MATERIAL SHOWN —

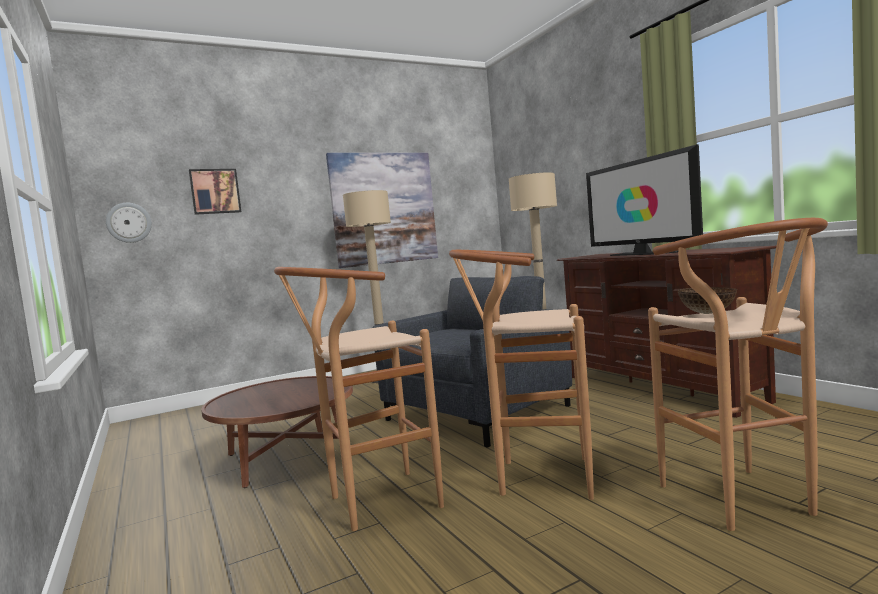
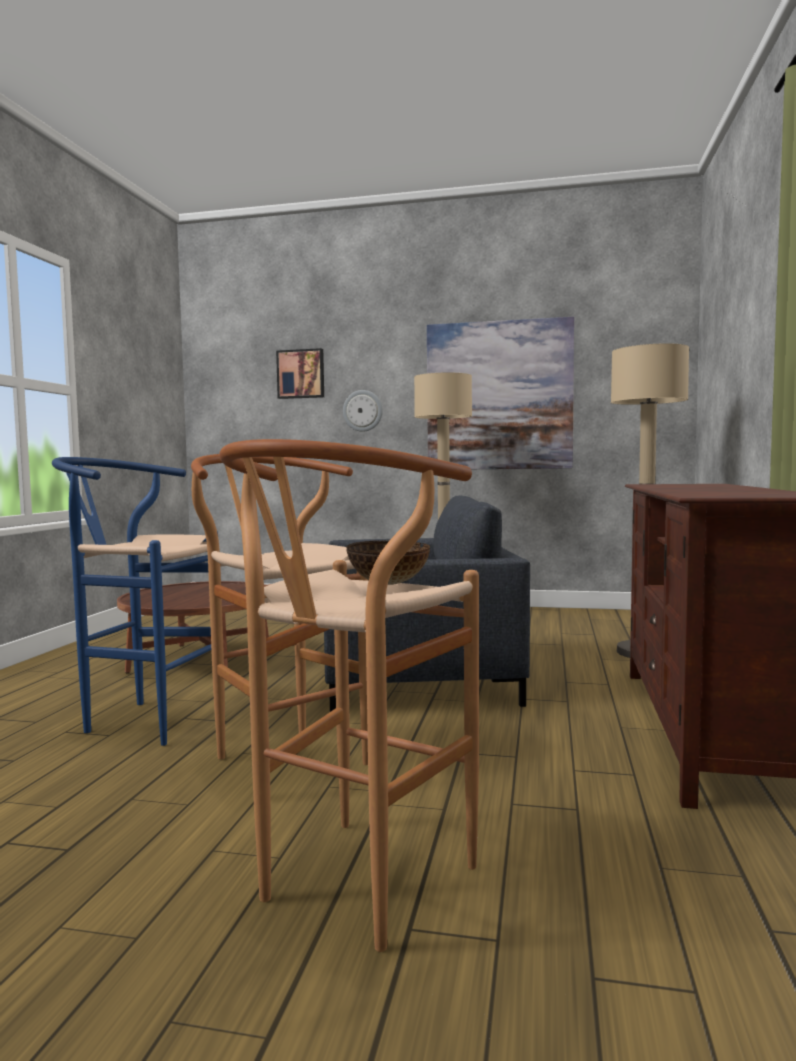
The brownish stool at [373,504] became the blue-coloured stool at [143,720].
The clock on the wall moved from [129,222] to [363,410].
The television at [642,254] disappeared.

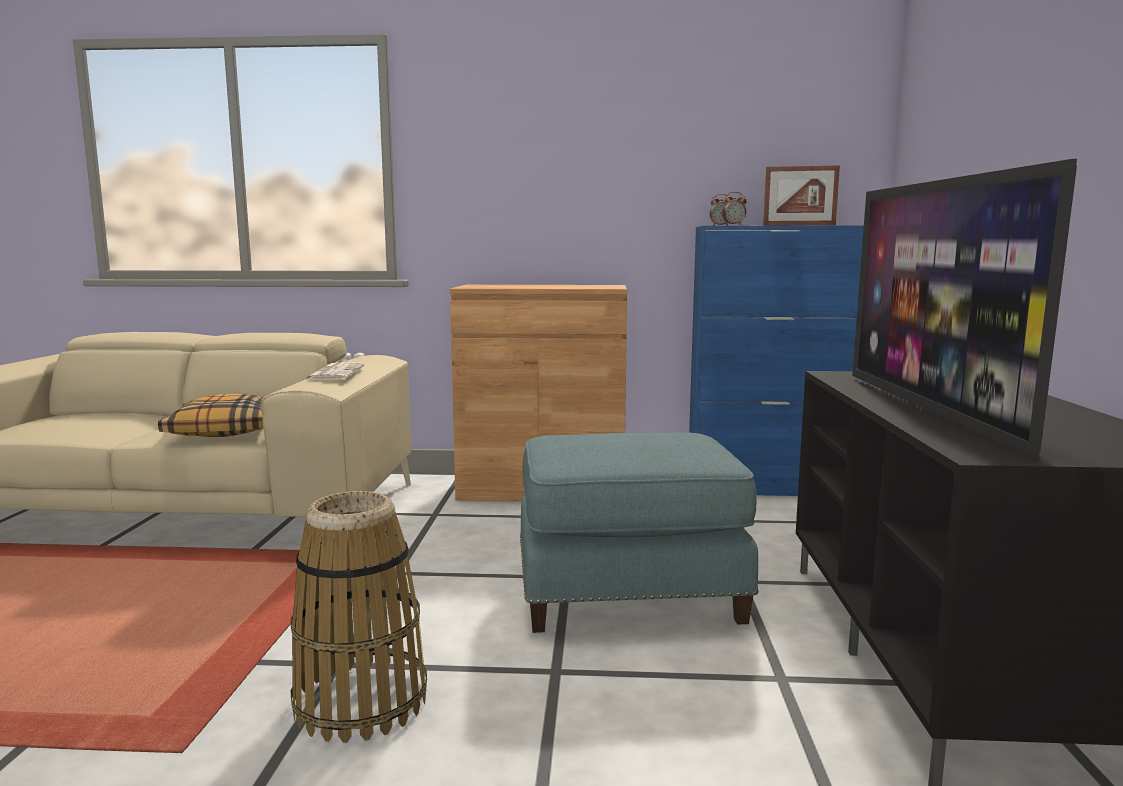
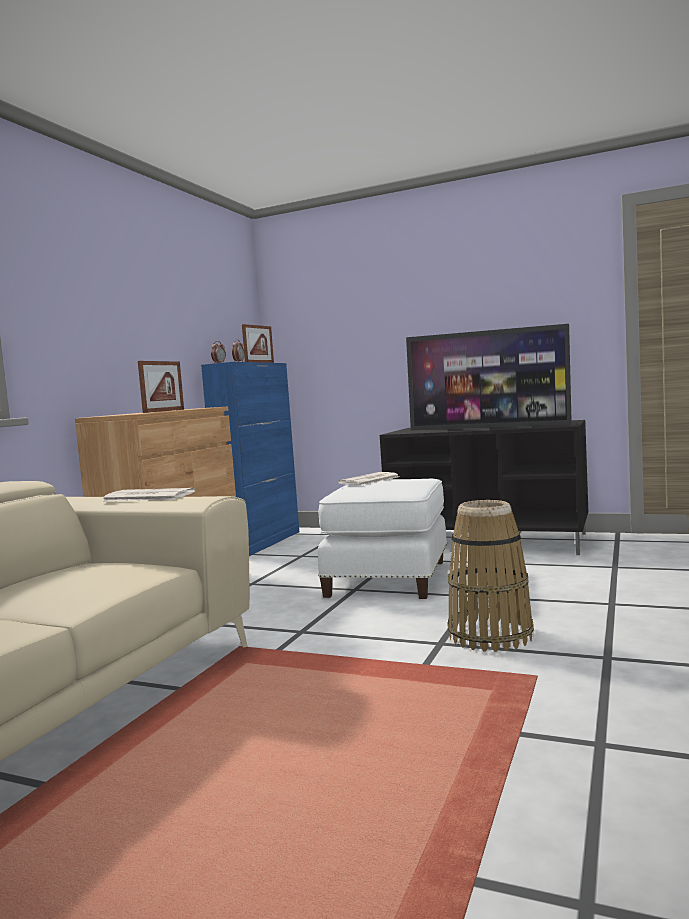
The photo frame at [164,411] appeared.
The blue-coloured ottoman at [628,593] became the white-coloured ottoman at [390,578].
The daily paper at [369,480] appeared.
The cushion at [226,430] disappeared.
---
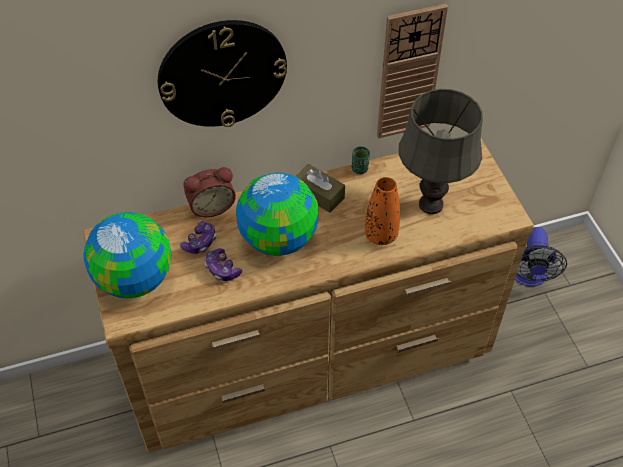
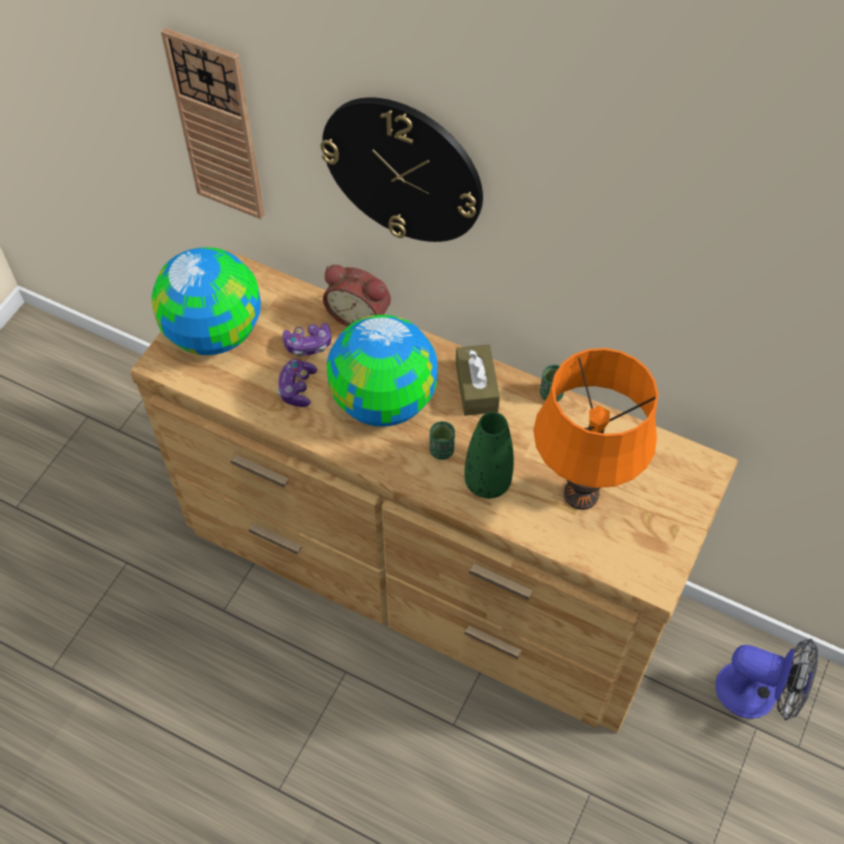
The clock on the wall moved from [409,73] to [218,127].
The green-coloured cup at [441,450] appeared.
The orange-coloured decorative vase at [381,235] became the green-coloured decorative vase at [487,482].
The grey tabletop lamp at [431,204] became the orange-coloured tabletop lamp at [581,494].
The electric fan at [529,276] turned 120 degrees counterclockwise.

WHAT THE EXERCISE ASKS — In the listing above, find the line with "The brownish stool" and the line with "The clock on the wall moved from [129,222]", then print exactly those lines and every line between them.

RESPONSE AREA —
The brownish stool at [373,504] became the blue-coloured stool at [143,720].
The clock on the wall moved from [129,222] to [363,410].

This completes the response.